4. Boogie Nights (1997)

Nicole Ari Parker and Don Cheadle in Boogie Nights. Credit: New Line/REX/Shutterstock

The title card says “San Fernando Valley, 1977” but really, where else could we be? The first three minutes of Paul Thomas Anderson’s Boogie Nights are lit up with disco-era energy, awash in primary colour as the camera moves through the gyrating, satin-clad populace of the Hot Traxx club (a nod to Goodfellas). Poignantly, the steadicam shot ends on a wide-eyed busboy and future porn star, played by Mark Wahlberg, who, like the audience, can’t help but want to join the party.

3. The Player (1992)

Tim Robbins in The Player. Credit: Spelling Films International/REX/Shutterstock

Zigzagging through a film studio lot for eight cynical, uninterrupted minutes, Robert Altman’s opening scene introduces each subplot and relationship to come. The camera drops in on Hollywood’s patented sun-drenched venality, a world of doubled breasted suits and false flattery that ends with a death threat delivered to the hollow man studio head played by Tim Robbins. The meta- fun includes Fred Ward pontificating on the opening shot of Touch of Evil, bemoaning how movies these days are all “Cut, cut, cut.

2. Children of Men (2006)

This one-shot, four-minute car attack scene is so seamlessly integrated, you almost don’t notice its technical prowess. In a dystopian future, a group of activists escape the smoldering city. It almost feels like a cheery road trip until a burning car flies out of the woods, cutting them off. The tone pivots to hysteria, and the heroes’ car literally speeds backwards.

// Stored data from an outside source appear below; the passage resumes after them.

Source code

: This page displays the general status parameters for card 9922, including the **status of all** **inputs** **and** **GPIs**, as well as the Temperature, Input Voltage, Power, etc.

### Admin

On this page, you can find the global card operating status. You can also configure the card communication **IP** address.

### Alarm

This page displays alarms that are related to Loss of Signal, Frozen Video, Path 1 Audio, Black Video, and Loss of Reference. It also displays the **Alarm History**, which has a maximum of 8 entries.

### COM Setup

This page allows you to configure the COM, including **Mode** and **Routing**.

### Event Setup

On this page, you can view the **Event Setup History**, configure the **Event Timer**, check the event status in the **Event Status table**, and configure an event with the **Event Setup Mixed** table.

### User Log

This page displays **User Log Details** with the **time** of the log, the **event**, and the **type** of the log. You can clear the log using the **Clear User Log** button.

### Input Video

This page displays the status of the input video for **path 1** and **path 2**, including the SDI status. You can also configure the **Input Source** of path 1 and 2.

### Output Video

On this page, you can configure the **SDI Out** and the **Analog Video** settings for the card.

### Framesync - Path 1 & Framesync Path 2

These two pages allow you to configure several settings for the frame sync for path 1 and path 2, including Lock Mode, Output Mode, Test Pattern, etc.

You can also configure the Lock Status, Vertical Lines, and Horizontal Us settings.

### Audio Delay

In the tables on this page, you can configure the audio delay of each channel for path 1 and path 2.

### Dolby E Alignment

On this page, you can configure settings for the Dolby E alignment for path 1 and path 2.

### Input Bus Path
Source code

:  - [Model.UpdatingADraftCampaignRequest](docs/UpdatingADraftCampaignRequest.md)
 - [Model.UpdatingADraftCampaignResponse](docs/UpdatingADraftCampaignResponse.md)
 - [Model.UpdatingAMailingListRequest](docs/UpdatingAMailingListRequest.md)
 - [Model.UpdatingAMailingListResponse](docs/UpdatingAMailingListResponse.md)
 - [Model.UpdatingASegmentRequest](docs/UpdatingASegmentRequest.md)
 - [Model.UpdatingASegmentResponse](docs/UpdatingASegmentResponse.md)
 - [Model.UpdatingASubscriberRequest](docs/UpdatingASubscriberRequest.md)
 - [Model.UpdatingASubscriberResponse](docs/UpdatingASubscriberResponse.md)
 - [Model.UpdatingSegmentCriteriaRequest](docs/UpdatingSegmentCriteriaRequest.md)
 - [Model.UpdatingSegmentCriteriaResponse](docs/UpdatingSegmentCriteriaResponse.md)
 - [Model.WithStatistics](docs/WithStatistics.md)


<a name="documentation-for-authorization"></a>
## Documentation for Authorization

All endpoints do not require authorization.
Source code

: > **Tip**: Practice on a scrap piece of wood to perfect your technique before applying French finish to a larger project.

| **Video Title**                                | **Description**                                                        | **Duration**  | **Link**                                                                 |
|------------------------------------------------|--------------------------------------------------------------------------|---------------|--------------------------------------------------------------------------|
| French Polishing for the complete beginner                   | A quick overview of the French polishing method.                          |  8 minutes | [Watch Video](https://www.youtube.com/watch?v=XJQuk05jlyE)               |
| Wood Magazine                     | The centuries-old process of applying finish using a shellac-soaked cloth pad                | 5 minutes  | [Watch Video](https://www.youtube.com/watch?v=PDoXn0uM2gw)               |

Director Alfonso Cuaron and director of photography Emmanuel Lubezki invented a crazy, Mad Max-looking rig to capture the action, but what’s more remarkable are the tight close-ups on the characters as the horror registers, for them, and for the audience.

1. Touch of Evil (1958)

Janet Leigh and Charlton Heston in Touch of Evil. Credit: Universal/REX/Shutterstock

Orson Welles’ famous opening scene begins with a pair of hands setting the egg-timer clock on a bomb to three minutes, a sound that ticks along to a faint salsa beat. The insta-tension thickens as the crane shot winds through the streets of a crowded Mexican border town, past so much Richard Scarry detail that it’s hard to know where to look: goats? Music man? Doomed couple in the bomb-laced car? The dreaded release is both witty and terrible, and just past the three-minute mark, we get two explosions: a kiss between Charlton Heston and Janet Leigh, and that inevitable bomb. The high bar for the much-imitated long take opener.